Монах подтянул за ошейник овчарку к ноге, презрительно бросил:

— Вставай, басурман. И не дрожи. Умел пакостить, умей и отвечать.

Лапкин опасливо поднялся.

— Мы отведать хотели, дедушка… Мы маненько. Дядя Степан Бугорков подбил, я не хотел. Вот ей- богу!

— Тьфу! — Монах презрительно плюнул ему под ноги и увидел, что Лапкин стоит босиком и что-то делает руками сзади. — Повернись спиной!

— Не надо, дедушка, я больше не буду, ей-богу!

— Внучек нашелся. Повернись, говорю!

Лапкин со стыдливой церемонностью повернулся, и Монах, грешник, не удержался от смеха, а медлительный Чернов покачал головой: Лапкин старался прикрыть одной рукой белые ягодицы, а другой подбирал свисающие длинные лоскутья — от штанов сзади осталась только опушка, стянутая ремнем.

— Молодец Дамка! — похвалил Монах. — Таких стервецов душить надо без разговору.

Чернов не одобрял такой крайности, но и не осуждал Монаха: где нет строгости, там и твердого порядка не добьешься. Положим, одной строгостью порядка тоже не наведешь, сознательность должна быть, но опять же сознательностью без строгости ничего не сделаешь. Она, сознательность-то, у каждого своя, а строгость Монаха, как закон, одна для всех.

Бесшумной тенью появился в сопровождении маленького Феди-Васи квадратный Бугорков, тоже, как и Лапкин, босой. Вот почему не слышно было второго топота. Этот, если в сапогах, бухал бы на всю ивановскую округу.

— Еще один, стало быть, — сказал Монах. — Пошли тогда ближе к свету.

— Одноделец будет, — сказал Федя-Вася. — А одноделец, он кто? Сообщник преступника. А сообщник кто? Такой же преступник. А ну оба — шагом марш к «Лукерье»!

— Я на стреме стоял только, — пробурчал Бугорков, мелко ступая босыми ногами: мокрая от росы трава была прохладной. — Степка, сопляк, меня подбил, ити его мамушку.

— Врет, ей-богу, врет! Он первый: давай, говорит, закуску сорганизуем.

— Ну и что? Я про закусь в общем сказал, а ты сразу к этой рыбе обратился. Может, я огурцов хотел на закусь. Рыбу-то, ее варить еще надо, жарить, а огурцы режь и ешь. А можно кусать не резамши.

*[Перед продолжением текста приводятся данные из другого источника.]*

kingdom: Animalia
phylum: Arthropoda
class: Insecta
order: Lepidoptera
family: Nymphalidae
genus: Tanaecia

— Ку-усать! А ножик кто мне точил? Для огурцов, да?

Они вышли к кафе «Лукерья», встали под лампочкой у раздаточного окна, и Федя-Вася достал болтавшуюся у колен планшетку, раскрыл ее, не торопясь, стал раскладывать на прилавке вооружение: папку для протоколов, двуствольную самописку, очки.

Тут все было ясно. Мужики хотели взять себе долю от общей добычи (они считали ее общей, поскольку помогали засовывать голову в цистерну), но не учли, что она умеет защищаться. Едва Лапкин с ножом прикоснулся к ней, его током отбросило в сторону метра на два. А может, от неожиданности сам отскочил. Он хотел бежать, но упал и не мог подняться, даже крикнуть не мог.

— Как это не мог, когда заорал, будто тебя режут.

— Это я потом, когда собака схватила.

— А собака-то как узнала? Мы же на цыпочках подкрадывались, босиком, тихохонько.

— Хватит пререкаться, — приказал Федя-Вася. — Нас дело ждет, а не пустое говоренье. Какое дело? Во-первых, составим подробный протокол…

Монах усмехнулся:

— И тут бумаги. Ты что, не видишь, что это сволочи?!

— Извините, гражданин Шишов, но определять — дело не наше.

— Как не наше, когда они разбойничают!

— Что же, по-вашему, делать?

— Расстрелять! — И для убедительности взломил двустволку, вставил патрон в правый ствол. — Обоих поставим у дамбы, хоронить не надо, место глубокое.

— Можно, — понял его Чернов. — И знать никто не узнает. Чего с ними, с пьяницами…

Лапкин с Бугорковым заполошио переглянулись: этот Монах, говорят, пощады не знает, на расправу скор, не зря его все боятся. И уже хотели бухнуться в ноги, да помешал прямодушный Федя-Вася:

— Расстрелять без суда и следствия? Извините, гражданин Шишов, но это называется как? Это называется самосуд. А на самосуд мы не пойдем. Не имеем права.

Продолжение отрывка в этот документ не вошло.